The Limehouse Golem

I think we can all agree that Bill Nighy is great can’t we? It seems weird to think that he only became a household name in 1998 after his break out performance in Still Crazy, a film everyone seems to have forgotten. Since then Nighy has excelled as somewhat eccentric family members (the excellent About Time for example) or, being British, getting paid handsomely to appear as the villain in various Hollywood studio movies (the terrible I, Frankenstein for example). He even managed to get good reviews for the second and third Pirates of the Carribean films, which is impressive as nothing else did.

However what has been missing has been some proper Bill Nighy starrers to stretch him a bit. We all know he can do it, give him that role. Well here we are with The Limehouse Golem and thank god for that.

Nighy plays Inspector John Kildare, fighting his way through the smoggy streets of Victorian London, being set up by his own force to fail to find the Ripper-like Golem. Seeing as Kildare is not “the marrying kind” he is ostracised by his peers and officers. He is given little help: the Golem case seems as unsolvable as Jack the Ripper was, so the set up for him to succeed against all odds seems like a good one for a film. However he is quickly sidelined by one of the suspect’s wife who is accused of his murder. Might she have killed the man who was the Golem in order to save other victims?

Of course we have been all around Victorian London’s seedy underbelly countless times before. It is all here too: cheeky cockneys, rough ladies of the night, ruddy street urchins, old time music halls and opium dens aplenty. Considering this is not the most expensive looking film ever made, it manages to conjure up a good feeling of authenticity by making everything so goddam dirty and mirky. Even the daylight scenes seem to have a darkness hanging over them. Director Juan Carlos Medina and his team also have a terrific understanding of using light and silhouette to make the city of London feel even more dangerous and mysterious than it is.

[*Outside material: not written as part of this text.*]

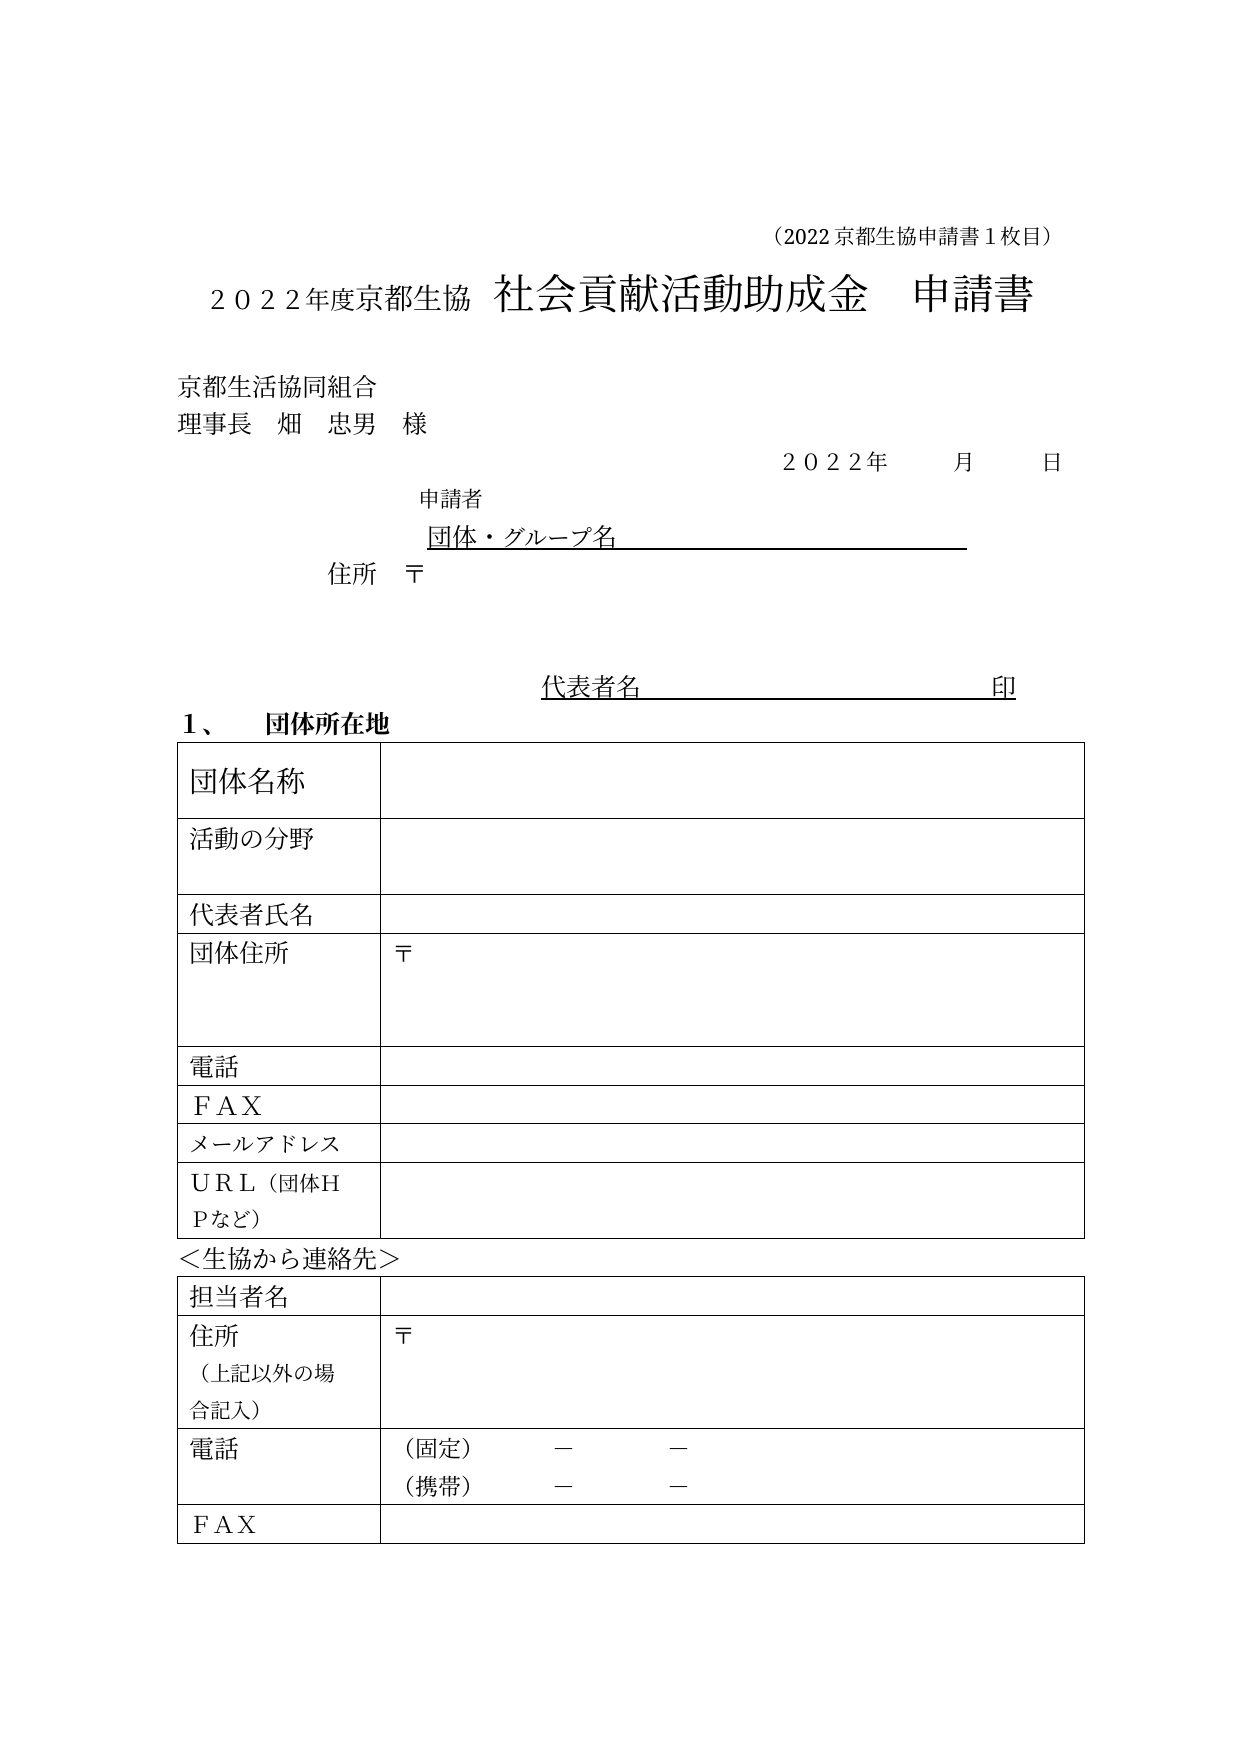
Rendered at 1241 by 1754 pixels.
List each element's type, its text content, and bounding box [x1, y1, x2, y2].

However what The Limehouse Golem is really about is the acting. Here the script is not only served brilliantly by Nighy but also by, although not limited too, Olivia Cooke, the hapless wife of the Golem suspect. With her character we delve into what it must have been like to be a poor woman in Victorian England, not only with little chance of pulling yourself out of whatever shit pit you were born into, but then even if you did, contemporary attitudes towards women were at best violent, and at worse, well… much worse! Trying to make your mark in that world in any positive way must have been a grim prospect – one character even says “if I die and I go to hell, I’m not sure I’ll know the difference.” Cooke, who has already proved herself in Bate’s Motel and Me, Earl and The Dying Girl, really has to stretch herself, doing everything from a broken women accused of poisoning to a stage clown. She’s terrific.

Centre stage though it is Nighy who holds the film together so well. His softly spoken performance at first seems to be at odds with what we know as a typical Scotland Yard inspector of yore. But its this very casting against type which make his Kildare so fascinating and such a treat. It helps that the central mystery is such a good one too, but its Nighy’s determination to solve it that makes The Limehouse Golem worth looking through the mist for.